● **BRANO**:
<<<<

In questi anni la ricerca di una pastorale specifica per le persone omosessuali sta prendendo un risalto sempre maggiore almeno nelle principali diocesi italiane per merito di alcuni gruppi di omosessuali cristiani sia con taglio ecumenico che prettamente cattolici. Trattandosi ancor oggi di un tema spesso tabù nelle comunità parrocchiali questi gruppi son dovuti nascere spontaneamente o, talvolta, con l’appoggio più o meno visibile di alcuni sacerdoti abituati ad intervenire in situazioni di emarginazione e disagio sociale; non a caso colui che ha dato origine in Italia al movimento degli omosessuali credenti, Ferruccio Castellano, prima del suo drammatico suicidio, ha trovato in Don Luigi Ciotti una persona accogliente che ha aperto le porte del Gruppo Abele agli aderenti al gruppo di Torino “Davide e Gionata”. (1)
Indubbiamente
rispetto agli Stati Uniti e ad altri Stati dell’Europa Occidentale, il dibattito sulle varie prassi pastorali qui in
Italia è più timido e restio e così assumono più visibilità i gruppi più
radicali. Ciò a mio avviso è dovuto due
fattori : al diretto controllo del Vaticano sulle Diocesi italiane ed alla
mancanza in Italia di quartieri gay così come succede in altre metropoli del
mondo occidentale (si pensi a Castro per Los Angeles e a Soho per Londra) che
ha costretto le parrocchie site in tali quartieri a porre al centro la
questione dell’accoglienza delle persone omo e transessuali.

>>>>

● **DATI ARCHIVIATI**:
<<<<

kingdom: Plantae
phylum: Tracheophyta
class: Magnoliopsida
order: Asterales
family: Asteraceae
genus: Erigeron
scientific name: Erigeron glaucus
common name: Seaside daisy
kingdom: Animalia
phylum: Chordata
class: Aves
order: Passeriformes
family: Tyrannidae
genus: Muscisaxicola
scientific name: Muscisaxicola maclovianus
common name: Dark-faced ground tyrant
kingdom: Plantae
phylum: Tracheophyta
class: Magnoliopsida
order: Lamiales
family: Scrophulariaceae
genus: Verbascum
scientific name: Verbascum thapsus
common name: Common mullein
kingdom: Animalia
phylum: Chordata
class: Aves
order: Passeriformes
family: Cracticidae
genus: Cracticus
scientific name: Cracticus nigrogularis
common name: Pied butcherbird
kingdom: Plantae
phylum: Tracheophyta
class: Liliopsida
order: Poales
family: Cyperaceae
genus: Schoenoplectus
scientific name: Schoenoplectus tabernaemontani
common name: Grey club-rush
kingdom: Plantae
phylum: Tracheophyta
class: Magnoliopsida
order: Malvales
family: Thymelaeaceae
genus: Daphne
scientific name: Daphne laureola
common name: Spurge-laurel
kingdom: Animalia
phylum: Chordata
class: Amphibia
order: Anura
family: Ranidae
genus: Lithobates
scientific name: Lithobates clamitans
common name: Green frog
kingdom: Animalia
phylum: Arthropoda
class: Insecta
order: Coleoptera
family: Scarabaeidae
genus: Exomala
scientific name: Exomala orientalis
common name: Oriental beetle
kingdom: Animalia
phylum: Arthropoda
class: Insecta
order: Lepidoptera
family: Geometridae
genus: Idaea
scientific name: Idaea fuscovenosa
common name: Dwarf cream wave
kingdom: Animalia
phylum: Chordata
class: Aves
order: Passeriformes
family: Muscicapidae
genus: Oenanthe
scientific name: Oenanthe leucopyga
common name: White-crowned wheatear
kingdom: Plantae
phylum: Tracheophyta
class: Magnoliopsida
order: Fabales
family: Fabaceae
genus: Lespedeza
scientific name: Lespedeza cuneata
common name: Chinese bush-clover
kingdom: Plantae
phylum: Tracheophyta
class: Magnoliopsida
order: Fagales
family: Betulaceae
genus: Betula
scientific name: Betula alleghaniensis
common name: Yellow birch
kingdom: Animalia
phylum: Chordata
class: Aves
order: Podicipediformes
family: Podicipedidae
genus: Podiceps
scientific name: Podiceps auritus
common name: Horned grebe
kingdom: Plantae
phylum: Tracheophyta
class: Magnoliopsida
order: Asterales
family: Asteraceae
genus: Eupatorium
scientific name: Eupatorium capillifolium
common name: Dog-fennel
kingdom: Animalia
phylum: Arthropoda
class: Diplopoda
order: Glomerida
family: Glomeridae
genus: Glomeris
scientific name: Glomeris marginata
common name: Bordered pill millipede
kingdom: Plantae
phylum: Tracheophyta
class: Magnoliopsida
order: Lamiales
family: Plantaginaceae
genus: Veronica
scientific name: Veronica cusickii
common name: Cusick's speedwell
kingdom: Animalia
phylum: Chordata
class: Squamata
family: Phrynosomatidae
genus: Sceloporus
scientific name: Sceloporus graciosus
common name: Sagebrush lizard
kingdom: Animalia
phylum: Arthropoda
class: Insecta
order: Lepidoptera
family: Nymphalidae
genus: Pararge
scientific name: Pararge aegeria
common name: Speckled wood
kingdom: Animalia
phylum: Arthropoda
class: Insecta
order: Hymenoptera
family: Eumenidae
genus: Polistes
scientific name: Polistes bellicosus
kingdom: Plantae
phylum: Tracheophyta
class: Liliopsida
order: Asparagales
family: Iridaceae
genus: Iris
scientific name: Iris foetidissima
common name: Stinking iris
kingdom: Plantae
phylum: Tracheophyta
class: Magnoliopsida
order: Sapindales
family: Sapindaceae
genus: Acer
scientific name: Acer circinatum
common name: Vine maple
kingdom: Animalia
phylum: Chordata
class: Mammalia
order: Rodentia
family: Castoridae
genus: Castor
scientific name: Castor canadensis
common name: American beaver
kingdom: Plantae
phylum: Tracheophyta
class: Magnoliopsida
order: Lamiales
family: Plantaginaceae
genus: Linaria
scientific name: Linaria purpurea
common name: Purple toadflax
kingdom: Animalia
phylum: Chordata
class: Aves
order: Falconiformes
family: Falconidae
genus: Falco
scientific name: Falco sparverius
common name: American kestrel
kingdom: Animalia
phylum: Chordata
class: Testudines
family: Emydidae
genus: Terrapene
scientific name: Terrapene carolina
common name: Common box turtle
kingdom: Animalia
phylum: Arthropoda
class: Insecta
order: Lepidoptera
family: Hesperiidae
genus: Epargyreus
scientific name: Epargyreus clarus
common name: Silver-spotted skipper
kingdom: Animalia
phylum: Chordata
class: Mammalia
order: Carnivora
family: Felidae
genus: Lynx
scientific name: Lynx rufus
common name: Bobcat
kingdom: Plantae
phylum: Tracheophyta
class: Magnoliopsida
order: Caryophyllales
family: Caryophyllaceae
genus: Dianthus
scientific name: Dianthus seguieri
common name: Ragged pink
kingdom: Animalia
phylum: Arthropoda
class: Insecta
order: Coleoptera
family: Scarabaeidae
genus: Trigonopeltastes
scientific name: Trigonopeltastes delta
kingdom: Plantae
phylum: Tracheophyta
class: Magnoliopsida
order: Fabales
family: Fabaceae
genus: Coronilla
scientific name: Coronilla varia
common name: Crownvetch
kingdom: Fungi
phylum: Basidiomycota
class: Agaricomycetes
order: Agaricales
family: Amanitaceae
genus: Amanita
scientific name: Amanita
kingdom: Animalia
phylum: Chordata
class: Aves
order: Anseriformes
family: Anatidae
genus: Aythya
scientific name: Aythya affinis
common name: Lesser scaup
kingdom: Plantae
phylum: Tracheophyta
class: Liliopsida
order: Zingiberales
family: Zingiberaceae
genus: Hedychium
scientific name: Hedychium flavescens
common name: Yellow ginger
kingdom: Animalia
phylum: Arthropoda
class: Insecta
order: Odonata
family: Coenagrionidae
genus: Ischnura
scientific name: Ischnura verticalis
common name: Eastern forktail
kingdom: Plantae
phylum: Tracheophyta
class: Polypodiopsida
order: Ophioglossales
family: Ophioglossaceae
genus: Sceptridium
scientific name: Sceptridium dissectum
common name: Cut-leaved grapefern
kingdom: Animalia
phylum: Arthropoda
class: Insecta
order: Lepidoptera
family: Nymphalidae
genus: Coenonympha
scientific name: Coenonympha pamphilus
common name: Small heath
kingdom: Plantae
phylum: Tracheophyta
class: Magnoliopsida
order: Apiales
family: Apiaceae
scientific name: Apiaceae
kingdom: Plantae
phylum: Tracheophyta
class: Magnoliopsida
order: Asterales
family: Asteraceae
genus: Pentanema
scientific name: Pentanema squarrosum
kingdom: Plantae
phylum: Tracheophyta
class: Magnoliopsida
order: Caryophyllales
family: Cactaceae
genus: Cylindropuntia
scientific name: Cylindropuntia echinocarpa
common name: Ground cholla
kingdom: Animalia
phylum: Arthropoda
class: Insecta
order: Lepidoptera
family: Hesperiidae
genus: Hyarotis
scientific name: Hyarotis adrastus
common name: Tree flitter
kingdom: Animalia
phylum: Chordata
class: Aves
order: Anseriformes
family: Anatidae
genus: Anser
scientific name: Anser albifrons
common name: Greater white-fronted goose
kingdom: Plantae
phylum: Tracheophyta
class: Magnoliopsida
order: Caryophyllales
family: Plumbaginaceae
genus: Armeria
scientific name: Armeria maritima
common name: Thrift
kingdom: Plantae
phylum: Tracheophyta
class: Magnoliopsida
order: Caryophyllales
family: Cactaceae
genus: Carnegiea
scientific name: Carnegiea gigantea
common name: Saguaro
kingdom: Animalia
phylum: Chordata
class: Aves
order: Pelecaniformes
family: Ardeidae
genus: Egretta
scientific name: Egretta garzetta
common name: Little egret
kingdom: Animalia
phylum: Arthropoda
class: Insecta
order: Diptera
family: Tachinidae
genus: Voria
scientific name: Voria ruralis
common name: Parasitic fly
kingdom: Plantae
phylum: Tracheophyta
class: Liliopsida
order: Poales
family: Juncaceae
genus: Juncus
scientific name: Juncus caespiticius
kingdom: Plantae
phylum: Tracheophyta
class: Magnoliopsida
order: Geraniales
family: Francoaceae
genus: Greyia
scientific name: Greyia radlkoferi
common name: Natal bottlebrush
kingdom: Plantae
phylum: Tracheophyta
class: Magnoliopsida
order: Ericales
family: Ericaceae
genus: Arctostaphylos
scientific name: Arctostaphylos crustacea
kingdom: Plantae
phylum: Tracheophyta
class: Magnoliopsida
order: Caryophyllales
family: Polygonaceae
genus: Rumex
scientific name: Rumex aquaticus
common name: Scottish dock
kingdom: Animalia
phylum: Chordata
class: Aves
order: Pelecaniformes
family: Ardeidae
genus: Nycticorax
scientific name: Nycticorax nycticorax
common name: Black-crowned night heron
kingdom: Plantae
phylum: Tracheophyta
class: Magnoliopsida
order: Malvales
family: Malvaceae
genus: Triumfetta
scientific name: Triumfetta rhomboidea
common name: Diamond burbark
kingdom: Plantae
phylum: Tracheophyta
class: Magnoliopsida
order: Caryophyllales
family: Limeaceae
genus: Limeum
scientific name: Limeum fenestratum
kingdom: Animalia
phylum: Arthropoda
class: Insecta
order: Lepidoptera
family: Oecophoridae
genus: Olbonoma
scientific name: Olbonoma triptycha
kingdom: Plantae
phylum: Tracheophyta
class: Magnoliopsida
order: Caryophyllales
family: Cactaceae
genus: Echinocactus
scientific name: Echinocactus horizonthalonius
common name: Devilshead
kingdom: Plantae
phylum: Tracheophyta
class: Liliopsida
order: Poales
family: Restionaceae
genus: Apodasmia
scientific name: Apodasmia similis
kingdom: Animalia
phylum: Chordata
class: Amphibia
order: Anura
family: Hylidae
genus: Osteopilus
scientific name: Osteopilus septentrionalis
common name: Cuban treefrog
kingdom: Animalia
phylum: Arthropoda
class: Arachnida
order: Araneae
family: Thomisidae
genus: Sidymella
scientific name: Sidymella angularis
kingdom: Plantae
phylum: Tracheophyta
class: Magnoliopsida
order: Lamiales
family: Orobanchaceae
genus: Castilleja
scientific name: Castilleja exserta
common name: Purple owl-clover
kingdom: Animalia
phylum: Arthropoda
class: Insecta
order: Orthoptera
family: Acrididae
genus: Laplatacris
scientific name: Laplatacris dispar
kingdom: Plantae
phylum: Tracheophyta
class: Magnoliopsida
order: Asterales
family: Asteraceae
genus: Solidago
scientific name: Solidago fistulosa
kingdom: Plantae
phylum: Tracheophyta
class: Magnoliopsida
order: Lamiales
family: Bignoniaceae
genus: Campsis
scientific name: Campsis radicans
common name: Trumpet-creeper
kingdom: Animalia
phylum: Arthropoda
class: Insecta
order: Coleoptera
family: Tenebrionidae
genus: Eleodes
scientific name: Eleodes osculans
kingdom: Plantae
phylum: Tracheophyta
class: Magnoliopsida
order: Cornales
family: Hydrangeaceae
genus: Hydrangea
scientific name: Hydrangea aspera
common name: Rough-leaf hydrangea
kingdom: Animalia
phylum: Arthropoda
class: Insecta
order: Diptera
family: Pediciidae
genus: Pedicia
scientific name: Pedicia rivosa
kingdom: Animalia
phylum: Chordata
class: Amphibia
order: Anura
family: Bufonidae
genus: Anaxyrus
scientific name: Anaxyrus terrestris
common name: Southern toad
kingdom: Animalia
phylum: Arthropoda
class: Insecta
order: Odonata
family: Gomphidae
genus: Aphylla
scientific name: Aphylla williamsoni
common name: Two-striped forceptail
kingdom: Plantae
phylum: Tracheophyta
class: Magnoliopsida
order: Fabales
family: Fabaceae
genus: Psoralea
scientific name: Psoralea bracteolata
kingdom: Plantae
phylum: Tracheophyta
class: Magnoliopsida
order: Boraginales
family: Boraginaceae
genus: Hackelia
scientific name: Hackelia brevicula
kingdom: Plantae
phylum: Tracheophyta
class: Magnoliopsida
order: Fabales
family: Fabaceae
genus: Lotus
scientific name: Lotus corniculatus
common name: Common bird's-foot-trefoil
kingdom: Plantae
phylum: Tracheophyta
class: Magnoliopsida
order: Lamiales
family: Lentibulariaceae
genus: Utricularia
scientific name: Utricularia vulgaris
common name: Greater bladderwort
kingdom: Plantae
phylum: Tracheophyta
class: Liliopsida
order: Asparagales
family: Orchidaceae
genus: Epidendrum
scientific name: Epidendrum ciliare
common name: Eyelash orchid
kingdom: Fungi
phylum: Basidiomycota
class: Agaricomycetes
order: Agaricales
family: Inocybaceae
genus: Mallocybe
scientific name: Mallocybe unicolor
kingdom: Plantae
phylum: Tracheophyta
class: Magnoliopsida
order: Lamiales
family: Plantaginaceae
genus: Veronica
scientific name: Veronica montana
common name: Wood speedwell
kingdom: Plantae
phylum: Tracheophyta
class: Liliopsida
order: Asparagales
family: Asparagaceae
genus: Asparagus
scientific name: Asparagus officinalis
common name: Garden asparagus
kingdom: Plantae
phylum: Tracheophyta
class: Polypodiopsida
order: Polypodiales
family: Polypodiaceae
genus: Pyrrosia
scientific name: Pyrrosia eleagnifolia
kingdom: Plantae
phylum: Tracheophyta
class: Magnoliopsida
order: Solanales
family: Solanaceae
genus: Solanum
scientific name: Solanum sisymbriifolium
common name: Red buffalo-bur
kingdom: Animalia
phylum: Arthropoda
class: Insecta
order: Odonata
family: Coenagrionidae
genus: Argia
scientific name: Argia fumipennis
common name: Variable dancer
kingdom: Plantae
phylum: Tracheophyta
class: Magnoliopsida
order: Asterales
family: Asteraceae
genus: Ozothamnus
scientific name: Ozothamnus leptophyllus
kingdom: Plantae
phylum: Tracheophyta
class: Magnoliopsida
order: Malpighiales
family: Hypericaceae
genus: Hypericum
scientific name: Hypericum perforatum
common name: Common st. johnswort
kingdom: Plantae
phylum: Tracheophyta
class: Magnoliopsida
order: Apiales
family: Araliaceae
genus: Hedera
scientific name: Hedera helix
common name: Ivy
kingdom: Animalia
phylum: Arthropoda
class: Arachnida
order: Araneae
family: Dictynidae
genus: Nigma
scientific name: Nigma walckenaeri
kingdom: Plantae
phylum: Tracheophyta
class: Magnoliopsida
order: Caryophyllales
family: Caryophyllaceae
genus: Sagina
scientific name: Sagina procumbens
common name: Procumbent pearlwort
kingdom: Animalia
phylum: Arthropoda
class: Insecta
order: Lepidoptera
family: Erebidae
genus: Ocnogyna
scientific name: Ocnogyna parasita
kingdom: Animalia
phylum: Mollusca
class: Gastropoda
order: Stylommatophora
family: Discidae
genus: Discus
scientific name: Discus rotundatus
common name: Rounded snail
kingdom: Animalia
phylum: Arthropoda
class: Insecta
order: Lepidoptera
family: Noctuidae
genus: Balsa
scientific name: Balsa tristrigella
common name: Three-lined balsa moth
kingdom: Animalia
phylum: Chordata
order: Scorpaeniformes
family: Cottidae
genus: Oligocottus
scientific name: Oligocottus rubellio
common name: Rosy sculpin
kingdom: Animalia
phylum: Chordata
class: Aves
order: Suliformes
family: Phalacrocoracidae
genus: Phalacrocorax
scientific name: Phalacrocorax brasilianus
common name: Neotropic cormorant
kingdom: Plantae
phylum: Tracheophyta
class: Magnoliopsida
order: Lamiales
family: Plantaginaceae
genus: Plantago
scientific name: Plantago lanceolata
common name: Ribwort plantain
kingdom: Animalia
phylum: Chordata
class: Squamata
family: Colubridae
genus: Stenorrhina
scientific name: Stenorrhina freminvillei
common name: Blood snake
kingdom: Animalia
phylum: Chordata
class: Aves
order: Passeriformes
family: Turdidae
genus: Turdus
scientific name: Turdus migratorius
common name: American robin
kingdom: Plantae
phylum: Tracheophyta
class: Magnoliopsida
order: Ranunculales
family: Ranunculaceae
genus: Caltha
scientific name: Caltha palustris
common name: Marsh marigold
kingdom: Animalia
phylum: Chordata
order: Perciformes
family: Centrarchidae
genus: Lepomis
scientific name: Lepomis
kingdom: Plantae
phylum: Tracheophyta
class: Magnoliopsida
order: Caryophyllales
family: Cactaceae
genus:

>>>>

● **ESERCIZI**:
a: Per ogni affermazione, indica se concorda con il brano: rispondi sì o no e cita le parole del brano che lo stabiliscono.
(i) Il movimento degli omosessuali credenti in Italia ha avuto origine da Ferruccio Castellano.
(ii) In Italia il dibattito sulle prassi pastorali è più aperto che negli Stati Uniti.
(iii) Don Luigi Ciotti ha aperto le porte del Gruppo Abele al gruppo torinese "Davide e Gionata".
b: Cita dal brano tutto il passo che va da "Indubbiamente" fino a "omo e transessuali.".

● **SOLUZIONI**:
a:
(i) Sì: "colui che ha dato origine in Italia al movimento degli omosessuali credenti, Ferruccio Castellano"
(ii) No: "è più timido e restio"
(iii) Sì: "ha aperto le porte del Gruppo Abele agli aderenti al gruppo di Torino “Davide e Gionata”"

b:
Indubbiamente
rispetto agli Stati Uniti e ad altri Stati dell’Europa Occidentale, il dibattito sulle varie prassi pastorali qui in
Italia è più timido e restio e così assumono più visibilità i gruppi più
radicali. Ciò a mio avviso è dovuto due
fattori : al diretto controllo del Vaticano sulle Diocesi italiane ed alla
mancanza in Italia di quartieri gay così come succede in altre metropoli del
mondo occidentale (si pensi a Castro per Los Angeles e a Soho per Londra) che
ha costretto le parrocchie site in tali quartieri a porre al centro la
questione dell’accoglienza delle persone omo e transessuali.